Go through the records and give the number of lines that include "tvalid", with nothing else.

==============================

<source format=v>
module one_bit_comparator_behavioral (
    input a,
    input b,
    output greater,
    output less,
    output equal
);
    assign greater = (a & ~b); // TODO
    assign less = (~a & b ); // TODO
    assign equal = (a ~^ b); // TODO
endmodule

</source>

==============================

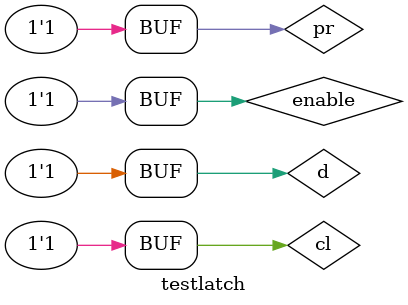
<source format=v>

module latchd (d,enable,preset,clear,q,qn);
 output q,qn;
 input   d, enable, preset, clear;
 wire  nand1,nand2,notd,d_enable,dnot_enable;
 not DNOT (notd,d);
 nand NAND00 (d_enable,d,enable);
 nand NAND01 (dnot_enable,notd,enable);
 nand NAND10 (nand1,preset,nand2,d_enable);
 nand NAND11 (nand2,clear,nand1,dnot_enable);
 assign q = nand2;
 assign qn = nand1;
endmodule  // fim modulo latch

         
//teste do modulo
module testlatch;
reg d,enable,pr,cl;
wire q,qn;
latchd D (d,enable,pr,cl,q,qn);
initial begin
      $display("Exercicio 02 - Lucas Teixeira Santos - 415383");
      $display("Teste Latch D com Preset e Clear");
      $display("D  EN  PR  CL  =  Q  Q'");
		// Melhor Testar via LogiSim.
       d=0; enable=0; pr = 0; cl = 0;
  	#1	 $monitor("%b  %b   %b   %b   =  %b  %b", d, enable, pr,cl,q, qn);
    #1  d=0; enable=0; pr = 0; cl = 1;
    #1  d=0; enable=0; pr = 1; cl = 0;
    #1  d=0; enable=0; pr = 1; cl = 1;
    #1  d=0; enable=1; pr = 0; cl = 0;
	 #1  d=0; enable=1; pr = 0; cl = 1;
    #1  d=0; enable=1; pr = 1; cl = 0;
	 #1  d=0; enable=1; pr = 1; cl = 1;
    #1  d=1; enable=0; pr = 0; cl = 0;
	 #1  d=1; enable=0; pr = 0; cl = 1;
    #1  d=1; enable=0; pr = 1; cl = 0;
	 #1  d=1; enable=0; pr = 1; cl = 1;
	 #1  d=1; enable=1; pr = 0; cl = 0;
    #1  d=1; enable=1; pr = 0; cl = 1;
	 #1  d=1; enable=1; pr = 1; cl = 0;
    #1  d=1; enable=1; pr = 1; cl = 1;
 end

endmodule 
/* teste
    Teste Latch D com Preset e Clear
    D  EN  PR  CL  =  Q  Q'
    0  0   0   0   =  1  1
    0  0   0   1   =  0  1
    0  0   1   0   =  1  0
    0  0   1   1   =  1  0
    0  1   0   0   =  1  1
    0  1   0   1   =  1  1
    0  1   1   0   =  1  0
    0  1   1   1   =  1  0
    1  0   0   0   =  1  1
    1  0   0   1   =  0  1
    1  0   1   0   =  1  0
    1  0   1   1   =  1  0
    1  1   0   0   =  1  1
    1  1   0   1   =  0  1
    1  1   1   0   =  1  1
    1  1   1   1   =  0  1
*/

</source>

==============================

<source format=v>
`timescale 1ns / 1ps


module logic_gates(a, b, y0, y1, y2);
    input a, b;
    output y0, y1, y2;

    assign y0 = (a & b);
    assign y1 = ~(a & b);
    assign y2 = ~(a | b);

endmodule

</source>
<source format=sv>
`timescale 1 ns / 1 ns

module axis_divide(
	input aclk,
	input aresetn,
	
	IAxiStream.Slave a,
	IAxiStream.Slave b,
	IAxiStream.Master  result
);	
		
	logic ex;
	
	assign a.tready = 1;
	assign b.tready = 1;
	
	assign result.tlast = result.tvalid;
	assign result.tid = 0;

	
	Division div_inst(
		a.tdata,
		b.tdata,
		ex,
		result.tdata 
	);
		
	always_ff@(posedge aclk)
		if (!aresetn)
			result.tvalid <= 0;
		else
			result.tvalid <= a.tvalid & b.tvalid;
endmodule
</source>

==============================

## [The completed task]
3